Together, the family shows how varied careers can reinforce a shared mission. Wine is craft, television is narrative, medicine is science; philanthropy knits them together.
A Timeline of Milestones
| Year/Period | Milestone |
|---|---|
| 1982 | Marty Lagina founds Terra Energy in Michigan |
| Mid-1990s | Terra Energy is sold; the family refocuses on new ventures |
| 1999–2000 | Establishment of Mari (Villa Mari) Vineyards on Old Mission Peninsula |
| 2000s | Winery development accelerates; underground wine caves become a signature |
| 2009 | Olivia becomes a founding board member of the Traverse Bay Children’s Advocacy Center (TBCAC) |
| 2013 | The Lagina family donates TBCAC’s building and supports renovations |
| 2010s–present | The Curse of Oak Island expands the family’s public profile |
| 2013–present | Ongoing winery growth, regional tourism, and sustained philanthropy |
Community Threads Beyond the Tasting Room
Olivia’s and Marty’s names appear across donor lists for regional conservation and civic causes. That support maps onto the wider landscape of northern Michigan—land trusts, cultural programming, and local initiatives that make small cities feel expansive. The pattern is consistent: invest in institutions that last. It’s a curator’s mindset applied to community—preserve the character, strengthen the infrastructure, and create spaces that serve the next generation.
Her personal social media presence is minimal, which mirrors a preference for quiet impact. You’ll see her at events and in official photos, but the story is told more clearly in the structures that remain when the crowd goes home: a vineyard planted for decades, a center built for resilience.
The Craft of Continuity
What distinguishes Olivia’s public life is not a single splashy headline, but a continuous line of effort. At the vineyard, that means year-over-year consistency: pruning in February, bud break in May, harvest in October, the steady hum of the caves every day in between. In the community, it means serving on boards, stewarding buildings, and showing up without fanfare. Like great wine, reputations are blended and aged. Olivia’s blend is discipline, local loyalty, and understated grace.
FAQ
Who is M Olivia Lagina?
She is publicly known as Olivia Lagina, co-owner/partner of Mari (Villa Mari) Vineyards and a longstanding philanthropist in the Traverse City region.
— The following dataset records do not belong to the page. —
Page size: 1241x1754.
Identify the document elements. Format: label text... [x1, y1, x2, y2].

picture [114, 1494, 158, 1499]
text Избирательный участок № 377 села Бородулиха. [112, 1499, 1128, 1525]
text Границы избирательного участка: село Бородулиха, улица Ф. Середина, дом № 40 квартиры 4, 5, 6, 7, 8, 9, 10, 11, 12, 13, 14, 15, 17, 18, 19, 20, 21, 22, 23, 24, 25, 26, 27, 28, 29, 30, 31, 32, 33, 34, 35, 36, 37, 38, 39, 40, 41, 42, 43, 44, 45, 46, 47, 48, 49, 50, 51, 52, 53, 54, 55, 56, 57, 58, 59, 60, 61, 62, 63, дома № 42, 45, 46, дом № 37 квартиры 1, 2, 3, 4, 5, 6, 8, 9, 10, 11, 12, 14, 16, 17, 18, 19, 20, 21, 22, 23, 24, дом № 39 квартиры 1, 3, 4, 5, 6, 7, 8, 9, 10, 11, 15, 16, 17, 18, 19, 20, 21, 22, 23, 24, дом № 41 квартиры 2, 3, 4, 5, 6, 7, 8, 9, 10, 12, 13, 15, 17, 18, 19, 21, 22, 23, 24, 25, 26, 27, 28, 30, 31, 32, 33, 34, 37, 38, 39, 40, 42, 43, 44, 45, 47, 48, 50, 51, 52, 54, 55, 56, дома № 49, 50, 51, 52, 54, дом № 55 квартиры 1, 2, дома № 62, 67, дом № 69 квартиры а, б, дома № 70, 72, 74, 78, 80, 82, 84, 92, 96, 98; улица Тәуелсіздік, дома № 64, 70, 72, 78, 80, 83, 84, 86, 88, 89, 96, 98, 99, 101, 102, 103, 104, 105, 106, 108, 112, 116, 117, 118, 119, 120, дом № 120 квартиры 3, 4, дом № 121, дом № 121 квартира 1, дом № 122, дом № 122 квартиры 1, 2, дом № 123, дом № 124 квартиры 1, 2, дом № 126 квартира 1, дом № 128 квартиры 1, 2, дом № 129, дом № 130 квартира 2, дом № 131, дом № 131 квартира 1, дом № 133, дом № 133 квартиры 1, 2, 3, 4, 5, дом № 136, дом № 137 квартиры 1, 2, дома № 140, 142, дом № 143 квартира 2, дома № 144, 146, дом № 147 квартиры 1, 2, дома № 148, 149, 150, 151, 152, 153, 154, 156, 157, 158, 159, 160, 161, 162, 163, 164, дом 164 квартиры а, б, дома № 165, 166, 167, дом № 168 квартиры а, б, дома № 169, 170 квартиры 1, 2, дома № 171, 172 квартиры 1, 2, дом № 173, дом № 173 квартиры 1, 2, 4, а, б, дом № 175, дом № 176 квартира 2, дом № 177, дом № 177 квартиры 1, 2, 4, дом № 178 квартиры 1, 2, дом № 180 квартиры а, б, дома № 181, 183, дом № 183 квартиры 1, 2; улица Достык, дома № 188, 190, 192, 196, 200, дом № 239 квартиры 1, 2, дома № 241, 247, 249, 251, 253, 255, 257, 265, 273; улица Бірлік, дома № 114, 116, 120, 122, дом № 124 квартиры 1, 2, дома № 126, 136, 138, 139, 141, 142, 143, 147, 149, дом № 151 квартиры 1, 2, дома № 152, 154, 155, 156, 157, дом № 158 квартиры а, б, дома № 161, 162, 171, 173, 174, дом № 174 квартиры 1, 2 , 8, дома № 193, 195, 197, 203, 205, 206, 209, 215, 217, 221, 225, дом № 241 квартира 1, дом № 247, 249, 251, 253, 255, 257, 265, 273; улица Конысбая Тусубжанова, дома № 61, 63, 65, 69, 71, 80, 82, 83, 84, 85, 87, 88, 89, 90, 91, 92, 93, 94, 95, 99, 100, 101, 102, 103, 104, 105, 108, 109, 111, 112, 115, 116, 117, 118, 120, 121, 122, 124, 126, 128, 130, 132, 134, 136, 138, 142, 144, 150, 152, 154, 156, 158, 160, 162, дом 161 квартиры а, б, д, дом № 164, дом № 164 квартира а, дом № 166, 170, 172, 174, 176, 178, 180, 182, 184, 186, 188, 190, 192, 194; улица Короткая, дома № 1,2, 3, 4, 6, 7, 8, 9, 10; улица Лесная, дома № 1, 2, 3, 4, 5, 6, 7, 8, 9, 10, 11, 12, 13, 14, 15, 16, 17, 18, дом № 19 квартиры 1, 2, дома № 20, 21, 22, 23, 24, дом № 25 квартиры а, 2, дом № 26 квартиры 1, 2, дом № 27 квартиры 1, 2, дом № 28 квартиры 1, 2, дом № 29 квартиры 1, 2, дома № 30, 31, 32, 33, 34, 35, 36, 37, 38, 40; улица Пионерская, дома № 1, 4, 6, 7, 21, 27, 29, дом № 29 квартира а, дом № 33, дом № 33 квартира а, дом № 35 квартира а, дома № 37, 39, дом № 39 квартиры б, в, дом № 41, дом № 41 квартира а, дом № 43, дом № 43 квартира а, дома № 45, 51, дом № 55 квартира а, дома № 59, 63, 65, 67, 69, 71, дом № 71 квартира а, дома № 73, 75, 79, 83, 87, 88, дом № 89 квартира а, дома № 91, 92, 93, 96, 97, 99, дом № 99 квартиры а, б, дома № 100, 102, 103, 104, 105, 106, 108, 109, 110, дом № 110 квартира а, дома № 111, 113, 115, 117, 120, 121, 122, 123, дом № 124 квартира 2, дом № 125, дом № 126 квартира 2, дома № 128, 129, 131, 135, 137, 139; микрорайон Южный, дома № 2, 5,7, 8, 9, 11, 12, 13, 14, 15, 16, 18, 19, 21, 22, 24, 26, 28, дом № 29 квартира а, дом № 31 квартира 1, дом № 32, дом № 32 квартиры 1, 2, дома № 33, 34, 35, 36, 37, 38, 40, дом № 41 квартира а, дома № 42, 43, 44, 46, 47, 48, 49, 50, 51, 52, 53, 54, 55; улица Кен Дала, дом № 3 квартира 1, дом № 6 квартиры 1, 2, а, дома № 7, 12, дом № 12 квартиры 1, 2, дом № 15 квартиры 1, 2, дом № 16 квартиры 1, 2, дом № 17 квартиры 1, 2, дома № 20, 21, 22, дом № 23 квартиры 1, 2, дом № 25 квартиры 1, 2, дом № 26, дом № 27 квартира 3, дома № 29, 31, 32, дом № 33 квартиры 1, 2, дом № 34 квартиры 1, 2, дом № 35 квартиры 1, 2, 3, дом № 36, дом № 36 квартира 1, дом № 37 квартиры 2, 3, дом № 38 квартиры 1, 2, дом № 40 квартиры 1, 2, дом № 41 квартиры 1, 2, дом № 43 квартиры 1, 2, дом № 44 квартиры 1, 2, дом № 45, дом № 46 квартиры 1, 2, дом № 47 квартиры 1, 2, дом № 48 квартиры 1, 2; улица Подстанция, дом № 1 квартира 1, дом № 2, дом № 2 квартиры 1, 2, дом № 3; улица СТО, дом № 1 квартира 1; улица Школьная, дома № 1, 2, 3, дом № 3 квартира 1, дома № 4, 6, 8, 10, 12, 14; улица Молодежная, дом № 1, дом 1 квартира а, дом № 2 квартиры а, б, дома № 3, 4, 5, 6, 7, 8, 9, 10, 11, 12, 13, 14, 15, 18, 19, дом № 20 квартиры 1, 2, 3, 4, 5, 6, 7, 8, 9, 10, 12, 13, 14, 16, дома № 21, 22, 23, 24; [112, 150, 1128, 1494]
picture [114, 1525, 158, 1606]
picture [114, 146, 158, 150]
Is she married to Marty Lagina?
Yes, she is the spouse/partner of Martin “Marty” Lagina, the engineer and vintner also known for The Curse of Oak Island.
What is her role at Mari/Villa Mari Vineyards?
She helps lead the family-owned estate, shaping hospitality, community relationships, and long-term stewardship of the winery.
What philanthropic work is she known for?
She is a founding board member of the Traverse Bay Children’s Advocacy Center and, with Marty, supported the center’s building and renovations.
Does she appear on The Curse of Oak Island?
She keeps a low on-camera profile; the family connection is primarily through Marty and their son, Alex.
Who are her children?
Alex Lagina, who works in family ventures and appears on television, and Madeline “Maddie” Lagina, MD, MPH, a physician and academic.
Where is she based?
Her public and professional life centers on the Traverse City area and Old Mission Peninsula in northern Michigan.
What is her net worth?
There is no authoritative public disclosure of her personal net worth.
Is “M. Olivia Lagina” her full legal name?
Public references vary, but she is most commonly identified simply as “Olivia Lagina” in official and community settings.